Eat food, not too much, mostly plants. And Rule 17: Eat food cooked by humans, not corporations.
After years of living downtown and devoting our small lot to growing a woodland garden and a Japanese-style meditation garden, we have changed things up and last year we planted a rather large vegetable garden in our newish, largish backyard.
We grew a long list of vegetables. Some did not do well (what’s up with those leeks and parsnips?) but others thrived. We gorged on beans, tomatoes, chard, leaf lettuce and radishes over the summer, among other veggies. It felt so wonderful to be more connected to our food source and to know it was not contaminated in any way.

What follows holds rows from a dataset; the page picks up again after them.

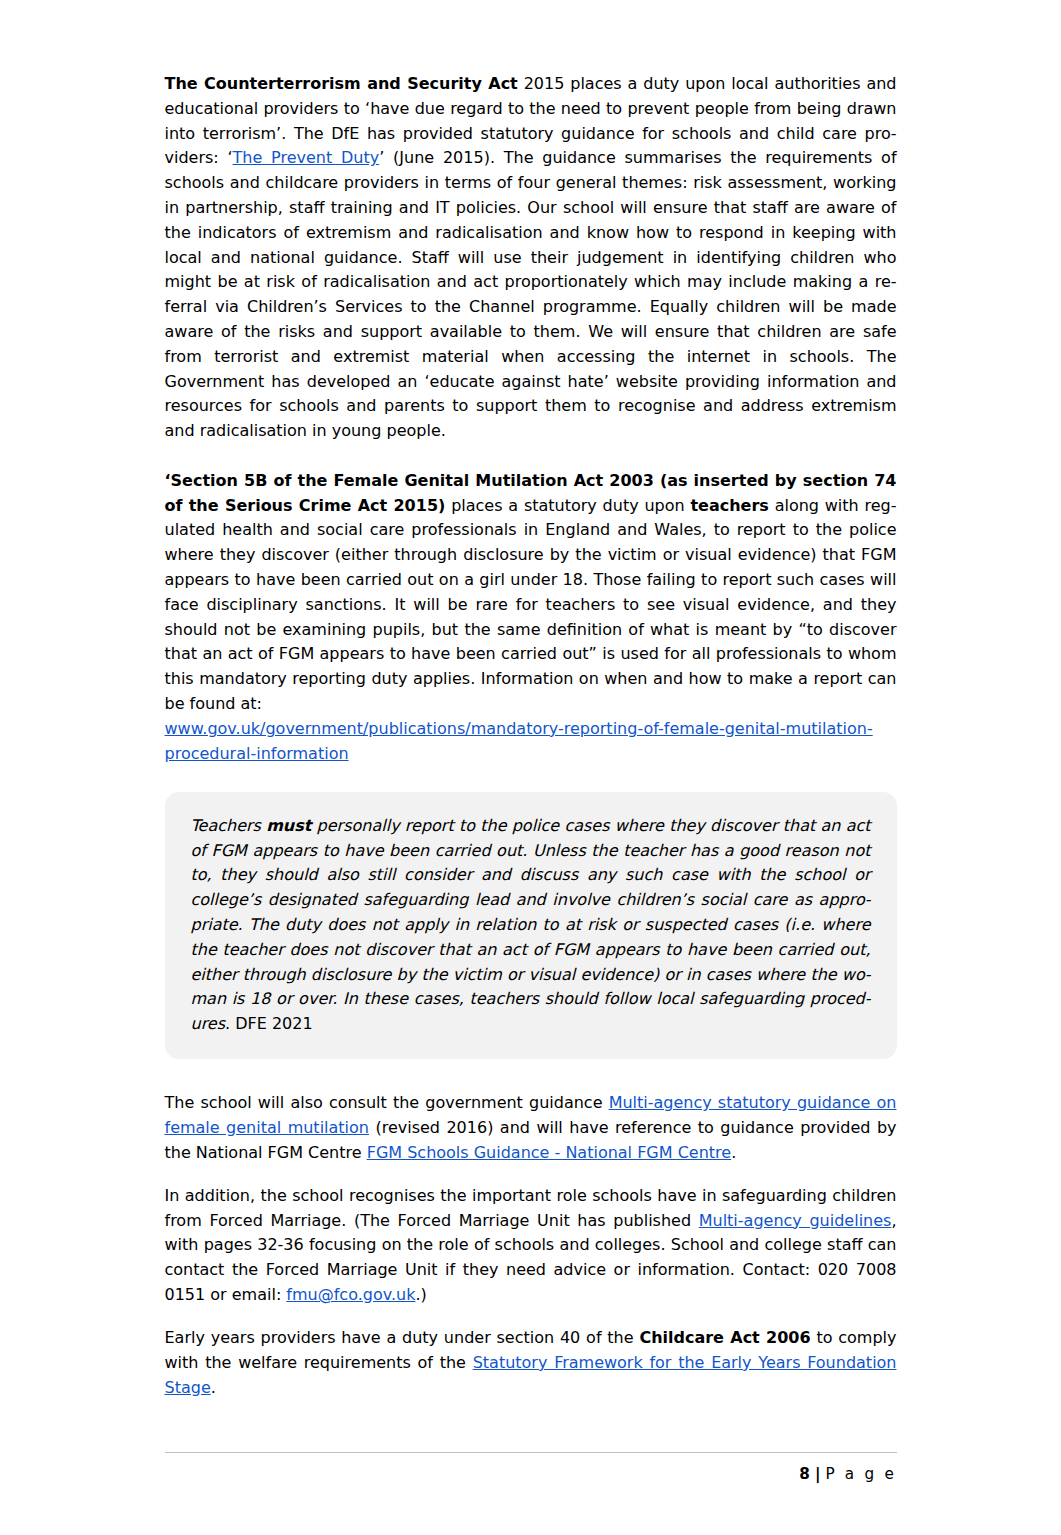The Counterterrorism and Security Act 2015 places a duty upon local authorities and educational providers to ‘have due regard to the need to prevent people from being drawn into terrorism’. The DfE has provided statutory guidance for schools and child care providers: ‘The Prevent Duty’ (June 2015). The guidance summarises the requirements of schools and childcare providers in terms of four general themes: risk assessment, working in partnership, staff training and IT policies. Our school will ensure that staff are aware of the indicators of extremism and radicalisation and know how to respond in keeping with local and national guidance. Staff will use their judgement in identifying children who might be at risk of radicalisation and act proportionately which may include making a referral via Children’s Services to the Channel programme. Equally children will be made aware of the risks and support available to them. We will ensure that children are safe from terrorist and extremist material when accessing the internet in schools. The Government has developed an ‘educate against hate’ website providing information and resources for schools and parents to support them to recognise and address extremism and radicalisation in young people.
‘Section 5B of the Female Genital Mutilation Act 2003 (as inserted by section 74 of the Serious Crime Act 2015) places a statutory duty upon teachers along with regulated health and social care professionals in England and Wales, to report to the police where they discover (either through disclosure by the victim or visual evidence) that FGM appears to have been carried out on a girl under 18. Those failing to report such cases will face disciplinary sanctions. It will be rare for teachers to see visual evidence, and they should not be examining pupils, but the same definition of what is meant by “to discover that an act of FGM appears to have been carried out” is used for all professionals to whom this mandatory reporting duty applies. Information on when and how to make a report can be found at:
www.gov.uk/government/publications/mandatory-reporting-of-female-genital-mutilation-procedural-information
Teachers must personally report to the police cases where they discover that an act of FGM appears to have been carried out. Unless the teacher has a good reason not to, they should also still consider and discuss any such case with the school or college’s designated safeguarding lead and involve children’s social care as appropriate. The duty does not apply in relation to at risk or suspected cases (i.e. where the teacher does not discover that an act of FGM appears to have been carried out, either through disclosure by the victim or visual evidence) or in cases where the woman is 18 or over. In these cases, teachers should follow local safeguarding procedures. DFE 2021
The school will also consult the government guidance Multi-agency statutory guidance on female genital mutilation (revised 2016) and will have reference to guidance provided by the National FGM Centre FGM Schools Guidance - National FGM Centre.
In addition, the school recognises the important role schools have in safeguarding children from Forced Marriage. (The Forced Marriage Unit has published Multi-agency guidelines, with pages 32-36 focusing on the role of schools and colleges. School and college staff can contact the Forced Marriage Unit if they need advice or information. Contact: 020 7008 0151 or email: fmu@fco.gov.uk.)
Early years providers have a duty under section 40 of the Childcare Act 2006 to comply with the welfare requirements of the Statutory Framework for the Early Years Foundation Stage.
8 | P a g e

What really thrilled me though were the beets and cabbages that we harvested recently. And both of these were so incredibly easy to grow. Tamp seeds in soil, mulch, pull plants out.
I’ve always loved fresh cabbage — it’s such a versatile vegetable — but I can’t say I had much acquaintance with fresh beets. Canned beets, of course, but they strike me as one of those “edible foodlike substances” Pollan talks about.
So this fall, I decided to get to know fresh beets. I steamed them, boiled them and roasted them. And I decided to try to make soup with them. Beet borscht.
I found a recipe that called for cabbage as well, so that was a double bonus, since we are awash in cabbages. If you check out the recipe link, you’ll find other ways to prepare beets from one of my favorite food bloggers, Elise, at Simply Recipes.
It’s clear why Tom Robbins calls beets “the most intense of vegetables.” What earthy flavour; what deep, rich colour!
I just love the way beets look after they are cooked and peeled. I admire their firm, round, glistening bodies. I had as much fun photographing these wonderful plants as I did cooking and eating them. And the beet borscht was a triumph.